Only with these attitudes can the leaders develop a high degree of self-awareness required to accurately assess the impact of their behavior on others.

Traits of Collaborative Leadership

Collaborative leaders share four leadership traits which are discussed here in this section.

Focus on authentic leadership and eschew passive aggressiveness

For a collaboration to succeed, leaders need to be authentic. The most critical attribute for a collaborative leader is the willingness to follow through commitments. This involves the following elements −

  • First, as a team leader of the department or business unit with people, budgets, and resources under control, one must follow the organizational commitments.
  • Second, the more a leader focuses on communicating what drives their decision making, the more time they can spend making good decisions instead of arguing with a peer. This leads us to the next leadership trait.

Relentlessly pursue transparent decision-making

Decisions are always about making choices, hence it is critical that leaders are clear about the choices they make.

  • A collaborative leader should be open and transparent about the answers to three questions − who made the decision, who is accountable for the outcomes of the decision, and is that accountability real?
  • A leader’s responsibility is to document the key decision paths of his organization and communicate them to his team members as often as he can.

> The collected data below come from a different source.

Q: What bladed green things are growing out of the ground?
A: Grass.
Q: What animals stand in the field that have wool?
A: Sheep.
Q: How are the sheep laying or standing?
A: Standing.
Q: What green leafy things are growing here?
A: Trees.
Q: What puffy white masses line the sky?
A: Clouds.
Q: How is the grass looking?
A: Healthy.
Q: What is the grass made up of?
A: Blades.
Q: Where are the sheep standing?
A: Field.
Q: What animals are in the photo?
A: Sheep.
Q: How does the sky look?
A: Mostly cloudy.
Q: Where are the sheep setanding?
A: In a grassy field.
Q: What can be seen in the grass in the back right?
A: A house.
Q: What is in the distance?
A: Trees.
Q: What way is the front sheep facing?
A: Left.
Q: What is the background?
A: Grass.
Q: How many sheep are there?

View resources as instruments of action, not as possessions

The promise of flexibility and agility by an organization, inspired by establishing shared goals across organizational boundaries, is only attainable if the leaders back it up by sharing resources as well.

The fundamental enablers of collaborative leadership are viewing resources as tools of action rather than as possessions and aligning their company’s larger shared goals to an accountability system that includes rewards and incentives for working together effectively and efficiently.

Codify the relationship between accountability and rewards

Collaboration demands more distributed and empowered actions across a company. With that empowerment, not only more good outcomes but also increased potential for the bad ones result.

A collaborative leader will need to consider new ways of gaining input from teams on the quality of collaborative decision-making and reward people who consistently make good decisions in a collaborative environment.

Are You a Collaborative Leader?

You can discover whether you are a collaborative leader or not by assessing yourself on the following questions −

Play Global Connector

  • Are you a part of a global network like ’Youngistaan’ Organization?
  • Do you regularly blog or tweet employees about trends, ideas, and the people you encounter outside your organization?
  • How often do you meet with parties outside your organization who are not directly relevant to your immediate job demands or current operations?
  • Are you on the group of any outside organizations?
  • How diverse is your immediate team in terms of nationality? Gender? Age? Religion?

Collaborate at the Top First

  • Do members of your group have any joint responsibilities beyond their individual goals?
  • Does the compensation of your direct reports depend on any collective goals or reflect any collective responsibilities and duties?
  • What specifically have you done to eradicate power struggles within your group?
  • Do your reports have both performance and learning goals?

Show a Strong Hand

  • Do you manage dynamically—forming and disbanding teams quickly as a situation arises?
  • Do the right people in your company know they can “close” a discussion and make a decision?
  • Does your group debate ideas vigorously but then unite behind the decisions made?